#### [Reading text]
= = = = =

Isn’t environmentalism just a form of nature-worship Christians should avoid?

Some versions of secular environmentalism do slide into treating nature itself as sacred or self-existent, and Christians rightly reject that—Romans 1:25 warns against worshipping “the creature rather than the Creator.” But rejecting nature-worship isn’t the same as rejecting nature-care. You can hold that creation isn’t divine while still holding that it belongs to Someone who is, and that you’re accountable for how you treat His property.

If the earth will be renewed or replaced eventually, why does present-day care matter at all?

Because Scripture consistently describes renewal, not replacement from nothing (Romans 8:21, Revelation 21:1-5), and because faithfulness in small, present things is itself the biblical pattern (Luke 16:10—“whoever is faithful in a very little is faithful also in much”). Present stewardship isn’t pointless busywork before an unrelated ending; it’s participation in the same story that ends in restoration.

Does the Bible tell Christians which specific environmental policies to support?

= = = = =

#### [What to do]
a) Please answer these questions from the passage on Christians and creation care:
(i) Which verse warns against worshipping "the creature rather than the Creator"?
(ii) Which verse from Luke is quoted about faithfulness?
(iii) Does Scripture describe renewal or replacement from nothing?
b) Extend the passage on Christians and creation care, starting after its final question.

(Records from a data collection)
= = = = =

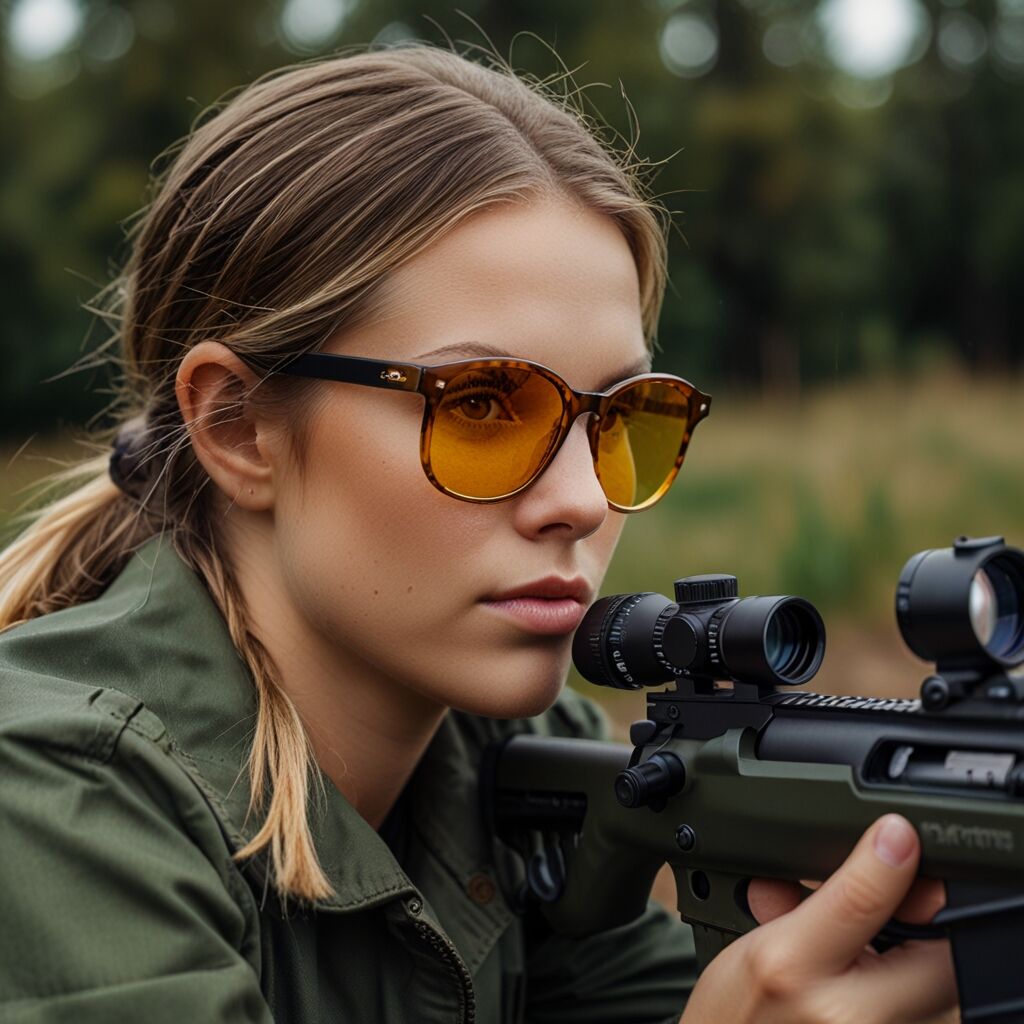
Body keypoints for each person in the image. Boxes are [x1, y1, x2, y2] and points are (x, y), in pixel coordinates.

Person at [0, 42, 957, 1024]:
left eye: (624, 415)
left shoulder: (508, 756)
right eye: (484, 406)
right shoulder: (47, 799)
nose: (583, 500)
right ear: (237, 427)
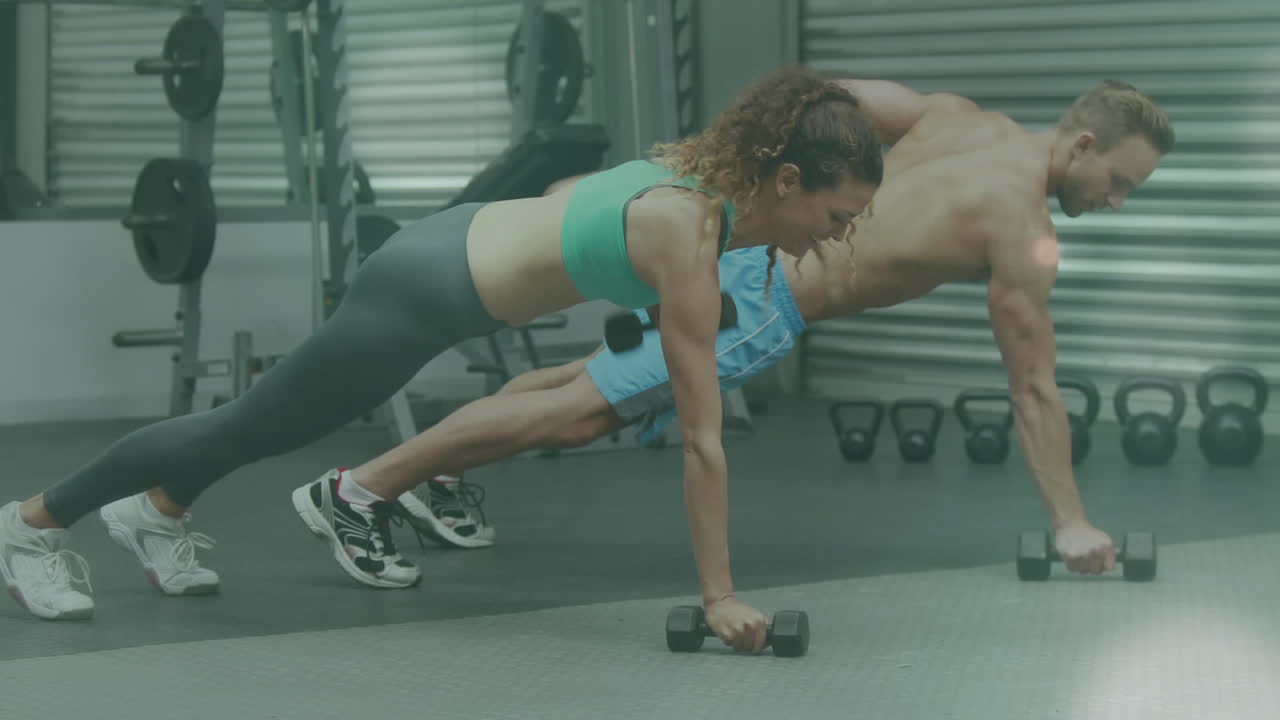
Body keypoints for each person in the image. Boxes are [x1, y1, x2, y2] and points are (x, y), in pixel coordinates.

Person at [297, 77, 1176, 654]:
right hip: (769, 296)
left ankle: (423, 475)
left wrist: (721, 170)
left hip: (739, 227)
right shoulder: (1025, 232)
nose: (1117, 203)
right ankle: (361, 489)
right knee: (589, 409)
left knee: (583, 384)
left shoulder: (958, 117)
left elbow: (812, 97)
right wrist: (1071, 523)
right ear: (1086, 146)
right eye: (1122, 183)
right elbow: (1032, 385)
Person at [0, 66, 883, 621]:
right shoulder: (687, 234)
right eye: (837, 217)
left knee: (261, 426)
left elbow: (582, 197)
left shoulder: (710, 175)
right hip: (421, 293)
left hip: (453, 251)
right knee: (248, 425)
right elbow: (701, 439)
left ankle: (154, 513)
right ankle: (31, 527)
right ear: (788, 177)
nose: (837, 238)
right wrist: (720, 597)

= = = = =

#### [Task results]
a)
(i) Romans 1:25
(ii) Luke 16:10
(iii) Renewal

b)
No, and that’s worth saying plainly. Scripture gives principles—stewardship, restraint, sabbath-rest for the land, care for animals, accountability to God for how creation is treated—not a position on any particular modern policy debate. Faithful Christians can and do disagree on specific climate or conservation policy while sharing full agreement on the underlying biblical mandate.

Is caring about the environment a distraction from preaching the gospel?

It doesn’t have to be either/or. Stewardship of creation was a creation-order mandate given before the fall and never rescinded—it sits alongside gospel proclamation as a facet of faithful obedience, not competition for it. A Christian who cares for creation while remaining silent about Christ has missed something essential; so has a Christian who preaches Christ while treating His creation with contempt.